Copy all records exactly; omit pictures.

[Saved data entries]
........

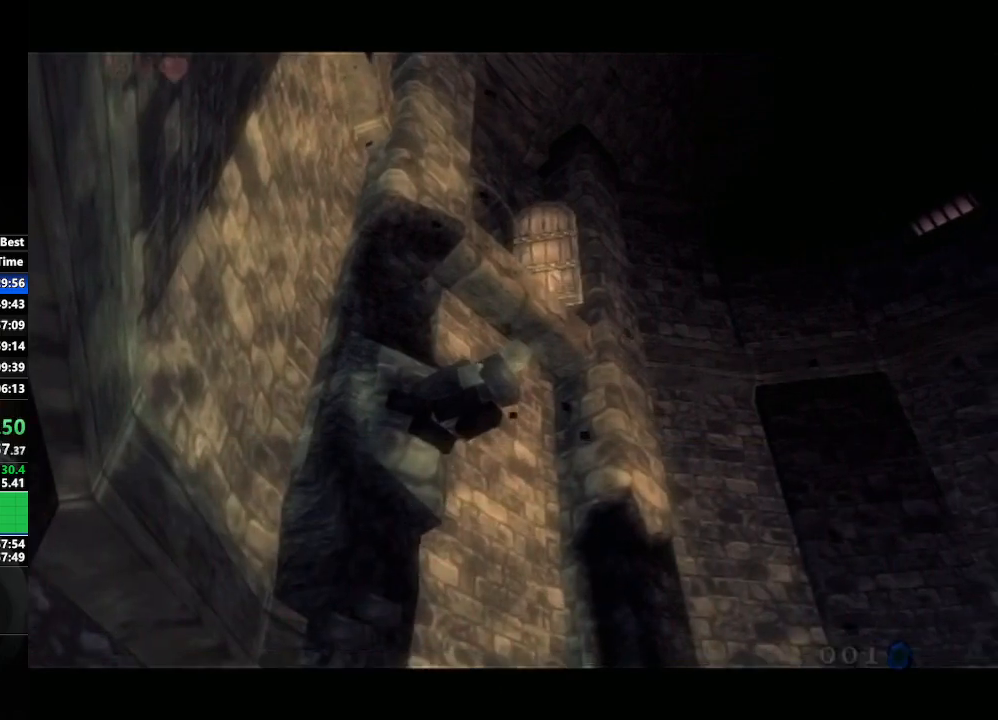
{"buttons": ["A", "L1"], "left_stick": "center", "right_stick": "center", "events": [[33, "A", "down"], [67, "A", "up"], [117, "A", "down"], [167, "A", "up"], [200, "A", "down"], [233, "A", "up"], [283, "A", "down"], [317, "A", "up"], [367, "A", "down"], [400, "A", "up"], [483, "A", "down"]]}
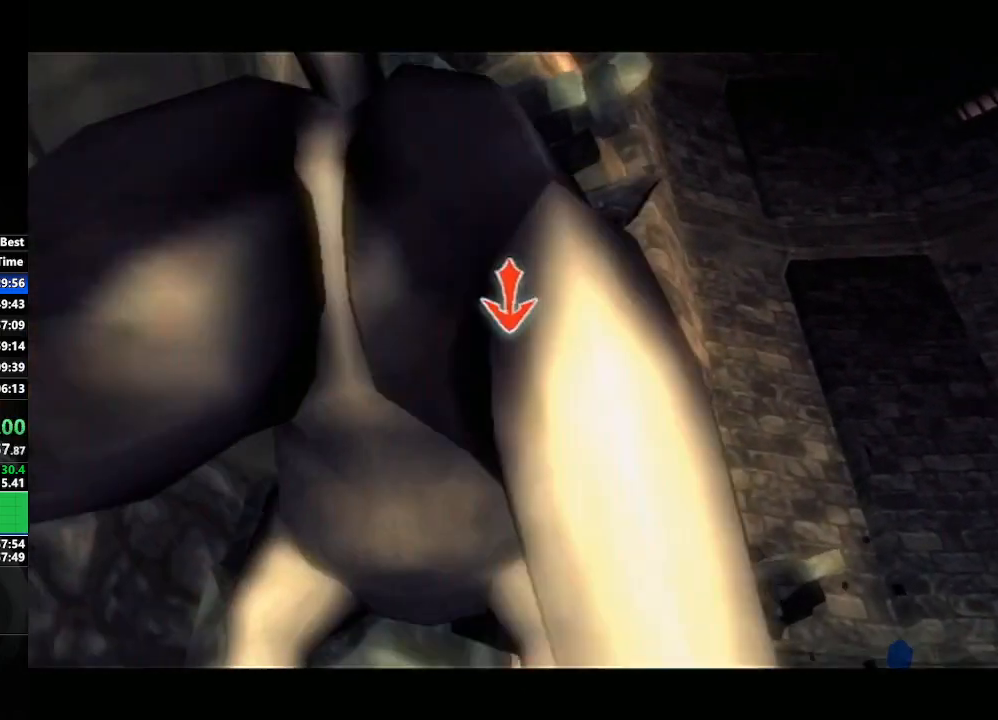
{"buttons": ["L1"], "left_stick": "center", "right_stick": "center", "events": [[50, "A", "up"], [133, "A", "down"], [200, "A", "up"], [283, "A", "down"], [350, "A", "up"], [417, "A", "down"], [483, "A", "up"]]}
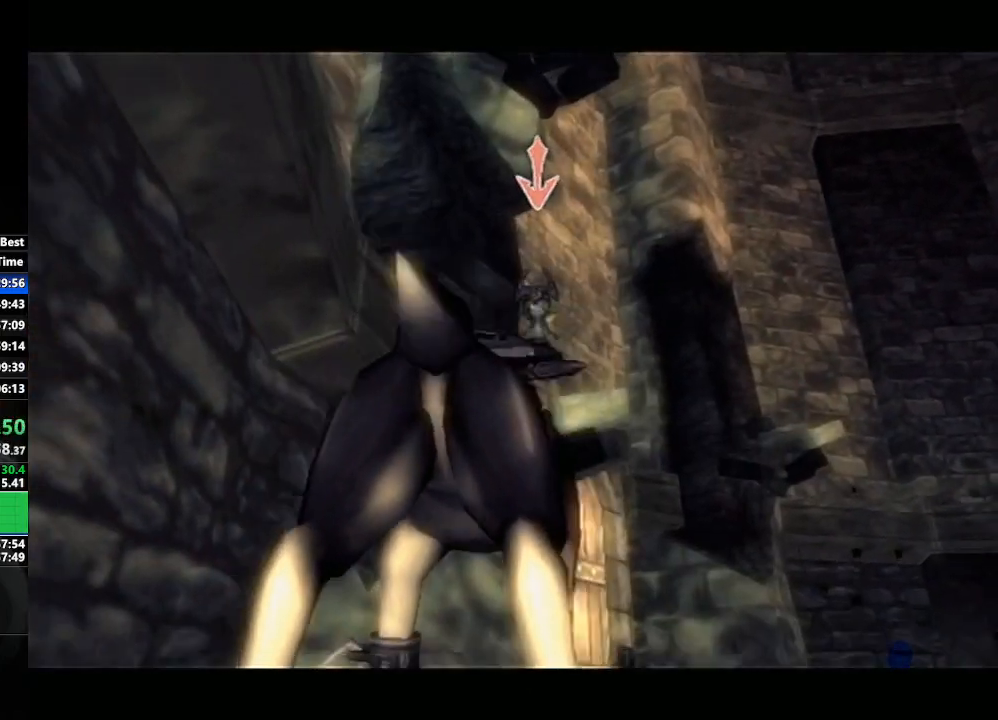
{"buttons": ["L1"], "left_stick": "center", "right_stick": "center", "events": [[67, "A", "down"], [167, "A", "up"], [233, "A", "down"], [283, "A", "up"], [383, "A", "down"], [450, "A", "up"]]}
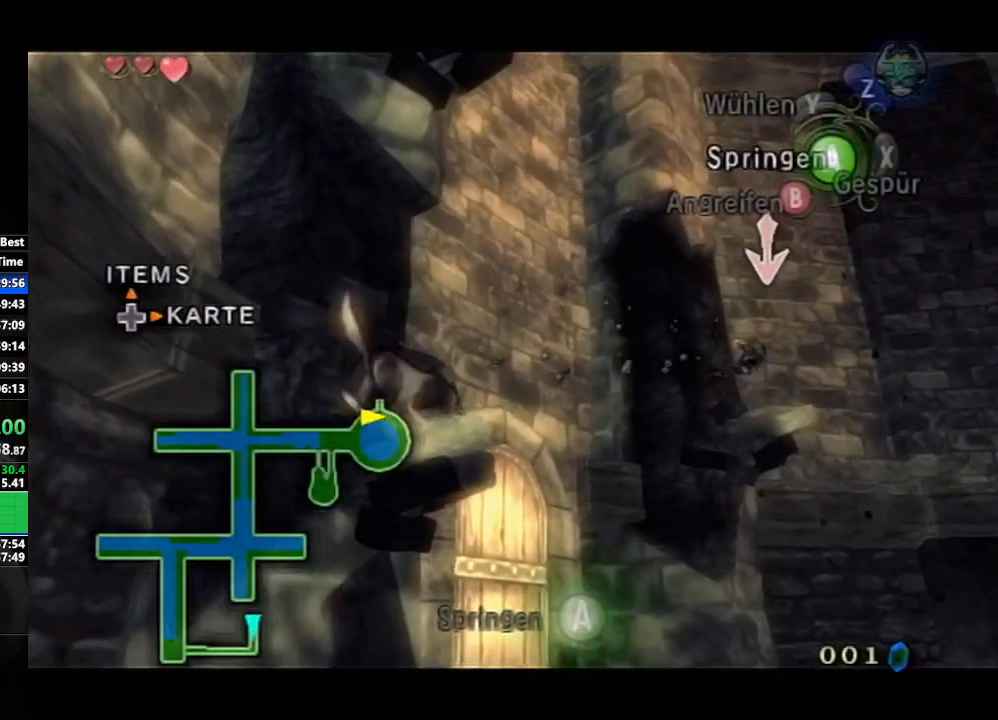
{"buttons": ["A", "L1"], "left_stick": "center", "right_stick": "center", "events": [[33, "A", "down"], [100, "A", "up"], [200, "A", "down"], [250, "A", "up"], [367, "A", "down"], [433, "A", "up"], [500, "A", "down"]]}
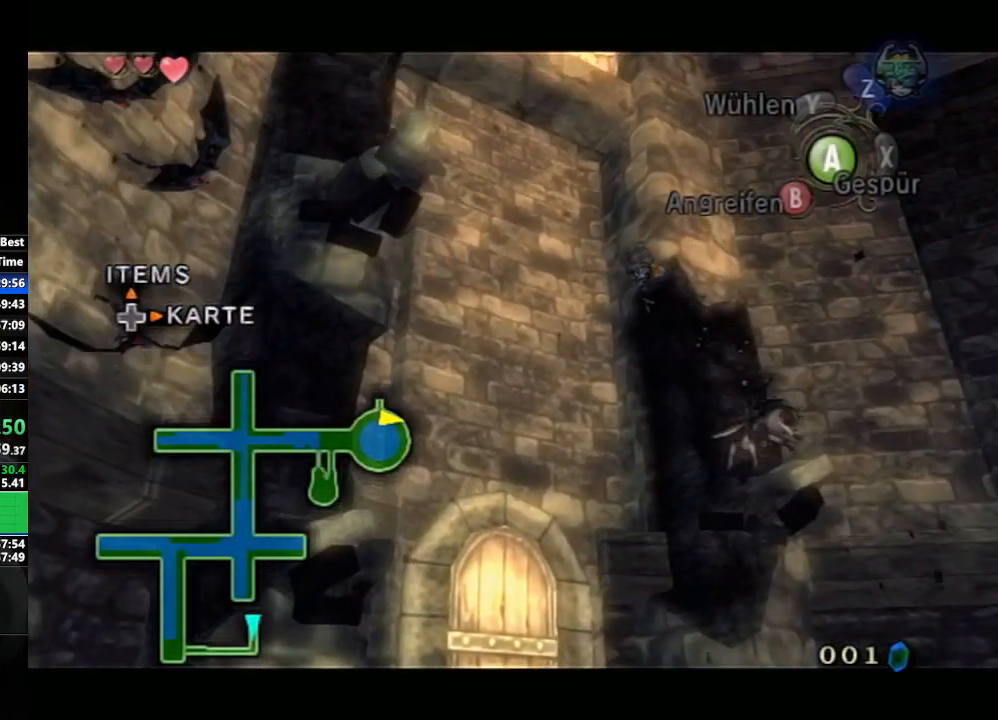
{"buttons": ["A", "L1"], "left_stick": "center", "right_stick": "center", "events": [[100, "A", "up"], [183, "A", "down"], [250, "A", "up"], [350, "A", "down"], [400, "A", "up"], [500, "A", "down"]]}
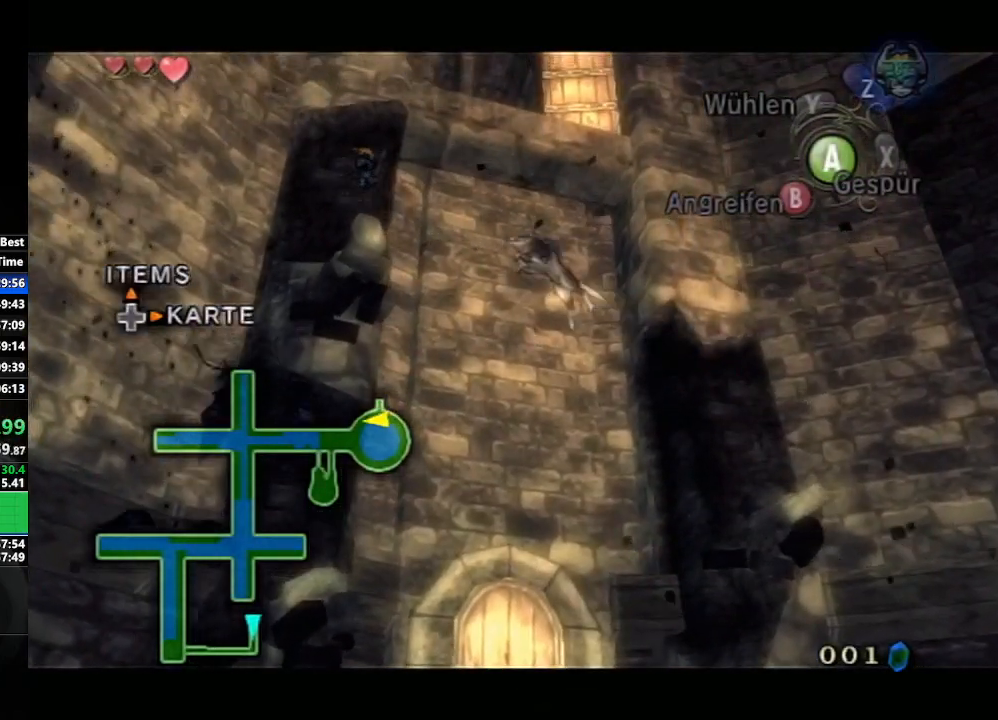
{"buttons": ["A", "L1"], "left_stick": "up", "right_stick": "center", "events": [[50, "A", "up"], [167, "A", "down"], [217, "A", "up"], [333, "A", "down"], [367, "A", "up"], [450, "A", "down"], [500, "left_stick", "up"]]}
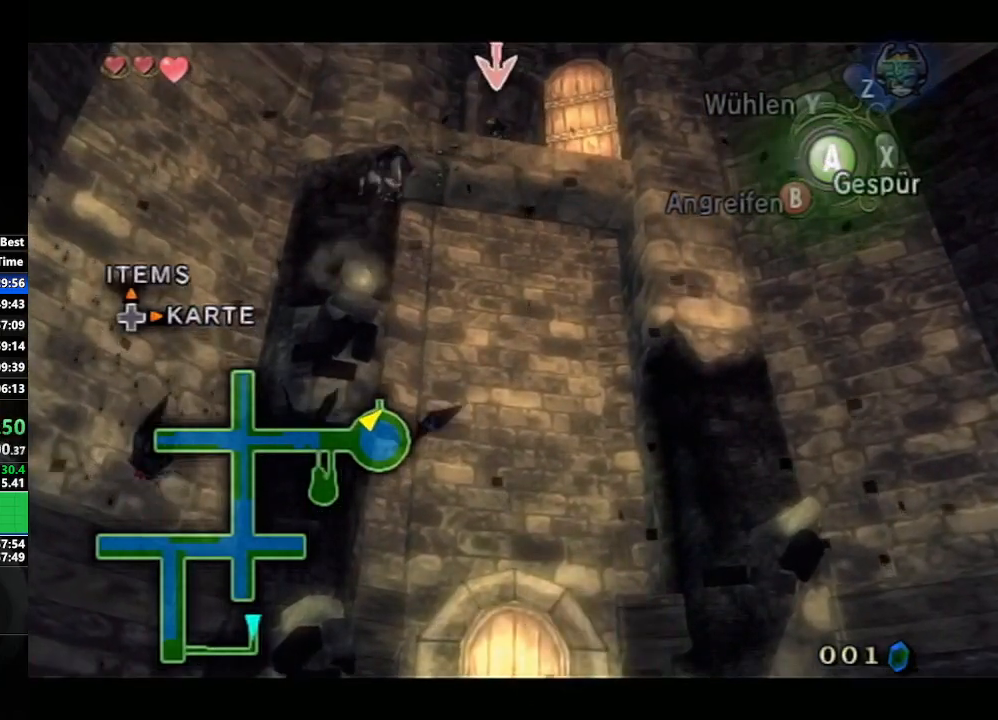
{"buttons": [], "left_stick": "up", "right_stick": "center", "events": [[50, "A", "up"], [50, "L1", "up"], [183, "A", "down"], [250, "A", "up"], [383, "A", "down"], [417, "A", "up"]]}
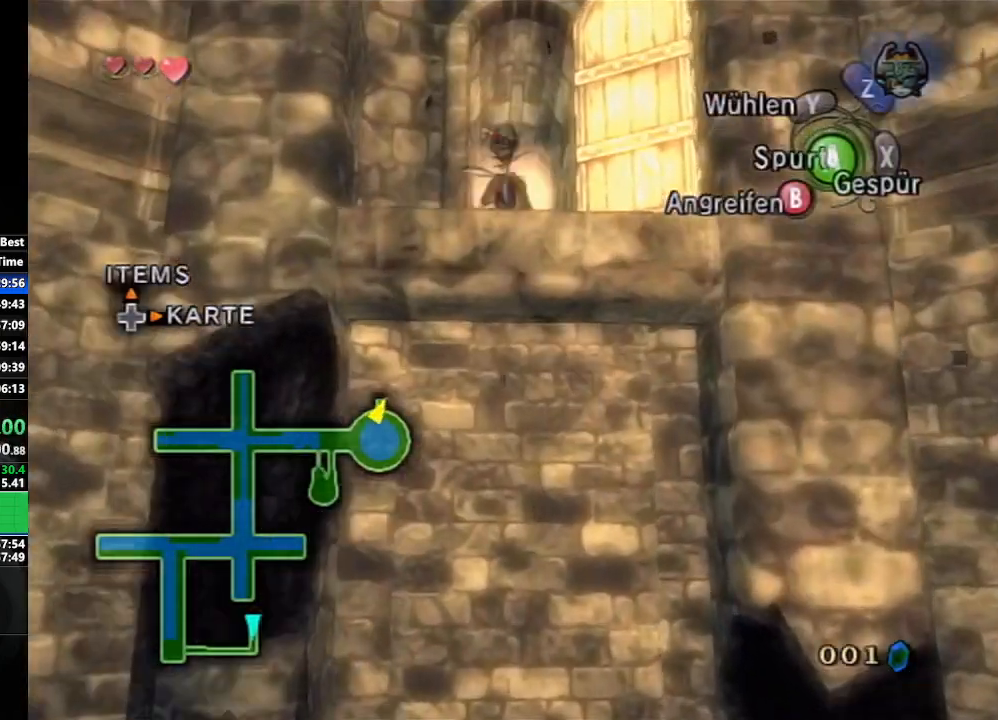
{"buttons": [], "left_stick": "center", "right_stick": "center", "events": [[17, "A", "down"], [100, "A", "up"], [183, "A", "down"], [250, "A", "up"], [500, "left_stick", "center"]]}
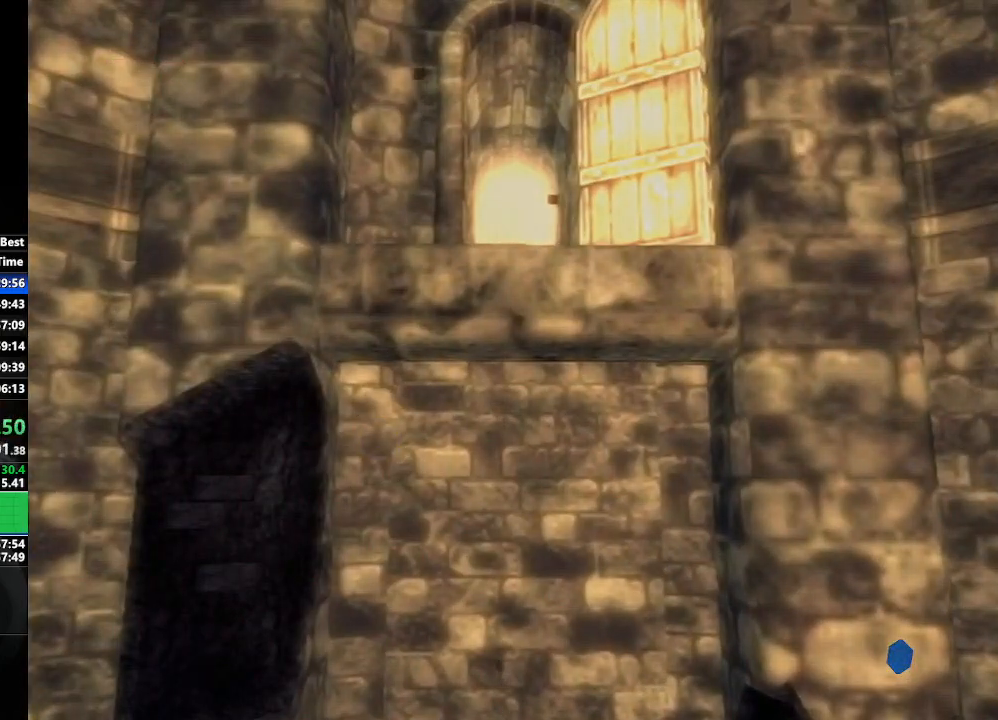
{"buttons": [], "left_stick": "center", "right_stick": "center", "events": []}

........

§ **Answer below**
{"buttons": ["A", "L1"], "left_stick": "center", "right_stick": "center", "events": [[33, "A", "down"], [67, "A", "up"], [117, "A", "down"], [167, "A", "up"], [200, "A", "down"], [233, "A", "up"], [283, "A", "down"], [317, "A", "up"], [367, "A", "down"], [400, "A", "up"], [483, "A", "down"]]}
{"buttons": ["L1"], "left_stick": "center", "right_stick": "center", "events": [[50, "A", "up"], [133, "A", "down"], [200, "A", "up"], [283, "A", "down"], [350, "A", "up"], [417, "A", "down"], [483, "A", "up"]]}
{"buttons": ["L1"], "left_stick": "center", "right_stick": "center", "events": [[67, "A", "down"], [167, "A", "up"], [233, "A", "down"], [283, "A", "up"], [383, "A", "down"], [450, "A", "up"]]}
{"buttons": ["A", "L1"], "left_stick": "center", "right_stick": "center", "events": [[33, "A", "down"], [100, "A", "up"], [200, "A", "down"], [250, "A", "up"], [367, "A", "down"], [433, "A", "up"], [500, "A", "down"]]}
{"buttons": ["A", "L1"], "left_stick": "center", "right_stick": "center", "events": [[100, "A", "up"], [183, "A", "down"], [250, "A", "up"], [350, "A", "down"], [400, "A", "up"], [500, "A", "down"]]}
{"buttons": ["A", "L1"], "left_stick": "up", "right_stick": "center", "events": [[50, "A", "up"], [167, "A", "down"], [217, "A", "up"], [333, "A", "down"], [367, "A", "up"], [450, "A", "down"], [500, "left_stick", "up"]]}
{"buttons": [], "left_stick": "up", "right_stick": "center", "events": [[50, "A", "up"], [50, "L1", "up"], [183, "A", "down"], [250, "A", "up"], [383, "A", "down"], [417, "A", "up"]]}
{"buttons": [], "left_stick": "center", "right_stick": "center", "events": [[17, "A", "down"], [100, "A", "up"], [183, "A", "down"], [250, "A", "up"], [500, "left_stick", "center"]]}
{"buttons": [], "left_stick": "center", "right_stick": "center", "events": []}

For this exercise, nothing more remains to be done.